Learning to live off grid: 'Every little thing counts'
The Vihvelins' home in Charlotte County is powered exclusively by solar panels and a wind turbine
Peeter and Kate Vihvelin's house looks like the average country home, except there's one major difference: they live completely off the grid.
The Vihvelins live on approximately 39 acres in Bobabec, a community in Saint Patrick Parish in Charlotte County.
When they bought the property about eight years ago, it was an abandoned farm. Now, it features a house, cabin, workshop and barn — all powered by 20 solar panels and a wind turbine.
"It was very much a [learning] experience and going step-by-step," said Peeter in an interview with CBC's Shift.
They began building a cabin on the property eight years ago, putting up one solar panel and then adding three more.
"The cabin was very small, sort of like a tiny house by today's terminology," said Peeter.
The Vihvelin's long-term plan was to build a larger home. They began sketching out plans for a house and started construction on a barn with a large south-facing roof topped off with solar panels.
The last step in the process was to add a wind turbine on the property to compensate for the reduced electricity supply from the solar panels in winter.
The Vihvelin's home is part of the Conservation Council of New Brunswick's "Passport to a Low Carbon Future" EcoHome tour, an event taking place Saturday.
Participants will get a chance to see what homeowners from St.

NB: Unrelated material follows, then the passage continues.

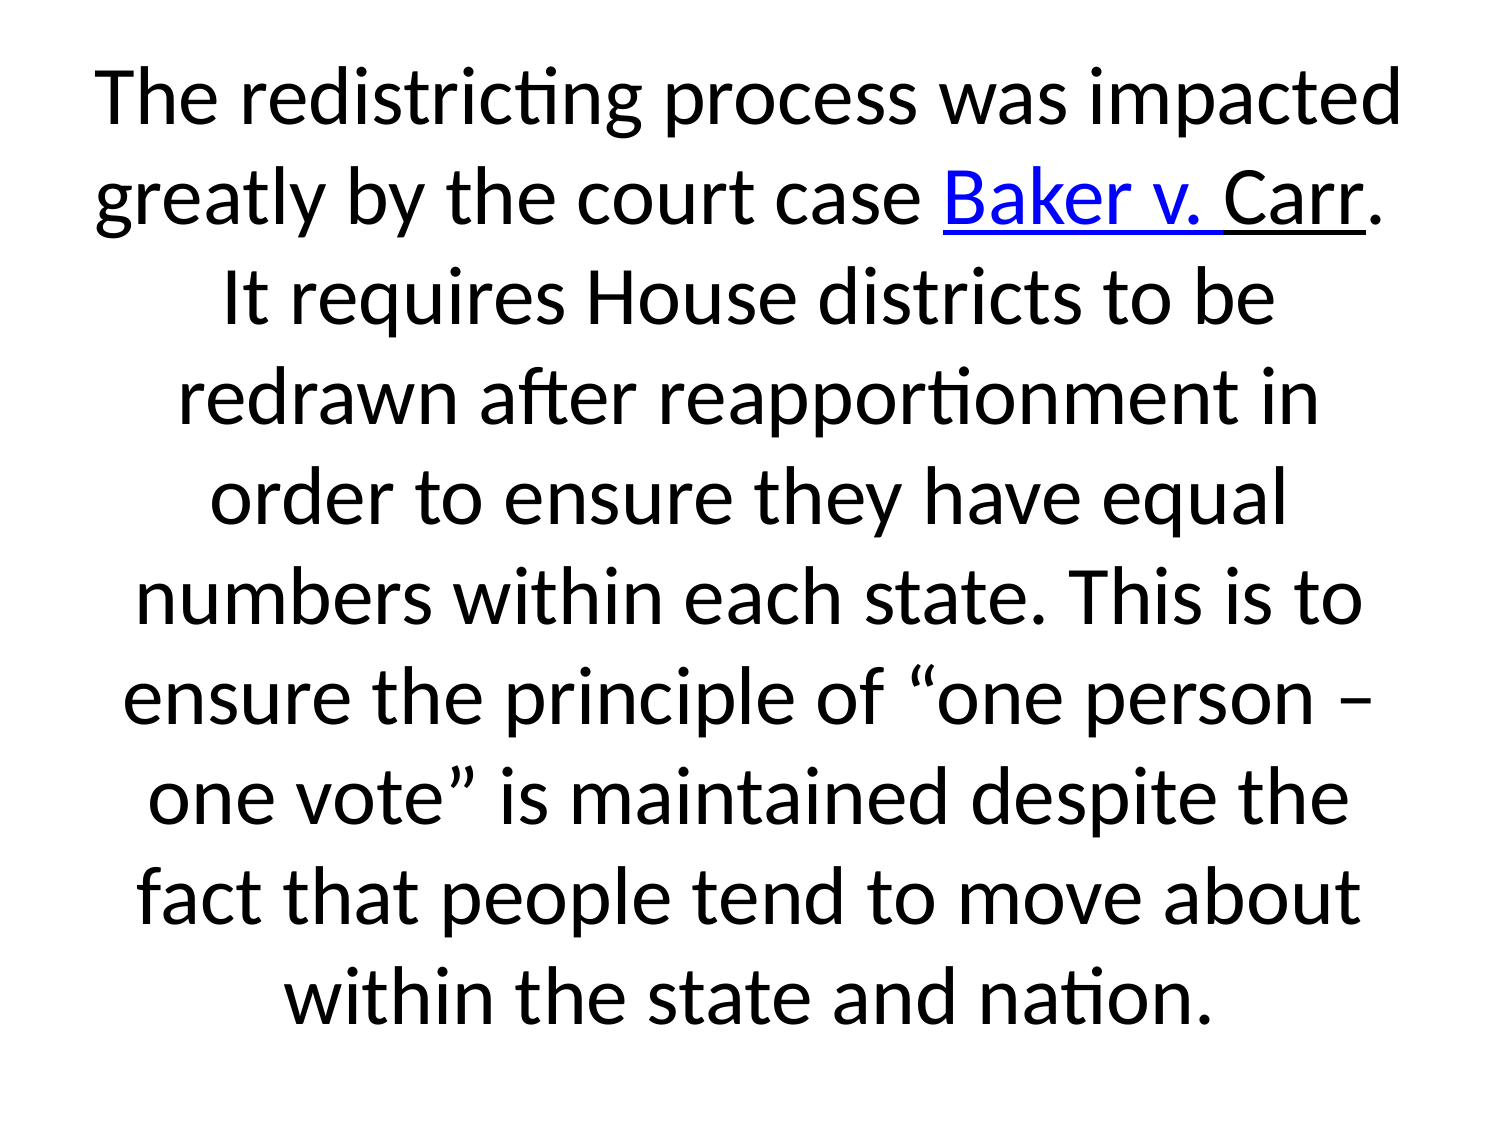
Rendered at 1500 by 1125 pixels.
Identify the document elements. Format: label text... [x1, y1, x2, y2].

title The redistricting process was impacted greatly by the court case Baker v. Carr. It requires House districts to be redrawn after reapportionment in order to ensure they have equal numbers within each state. This is to ensure the principle of “one person – one vote” is maintained despite the fact that people tend to move about within the state and nation. [74, 44, 1426, 1038]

George to the Kingston peninsula are doing to live more sustainably.
Kate Vihvelin said she wished she could have seen how other people were constructing sustainable homes when they decided to build their cabin. She said being able to see something in reality is different from looking at pictures in a magazine.
"That's why I thought that this idea that hatched for the conservation council would be of particular significance to people who are thinking of doing something like this … if they could draw on a group of people who have experience and are using earth friendly ways forward."
Kate Vihvelin said it doesn't feel like she and her husband have made any sacrifices for their lifestyle.
"It just becomes a lifestyle that we do, things like turn off the lights when we're leaving the room if they're not needed. We do not waste hot water, and we live very much in tune with the weather," she said, adding she opts for sweeping or mopping to save energy on grey days with no wind, instead of using a central vacuum.
The Vihvelins don't have a clothes dryer, so they hang all of their clothes on a line outside.
"Every little thing counts," she said. "It just gets used to being a way of life that's very agreeable."
Going off grid
Part of the reason the Vihvelins went off grid was because grid power isn't available where they live.
Peeter Vihvelin recommended that those who are already on the grid who want to live more sustainably install solar panels so that the leftover energy they generate can be used to help provide power to other people connected to the grid.
"One thing we've realized is that the solar panels generate amazing amounts of power and we can't use it [all]."
For anyone without a technical background, he recommended hiring someone to design the system because faulty designs can be expensive to fix.
"It's really a question of balance," he said. "You have to balance your loads and your generation so everything works out."
The Vihvelins are happy with their decision to go off grid.
"It's been wonderful overall, I'd have to say," said Kate. "Everything little thing that a human can do to ease the burden on this planet is important … anything that can be done will be great and it feels great."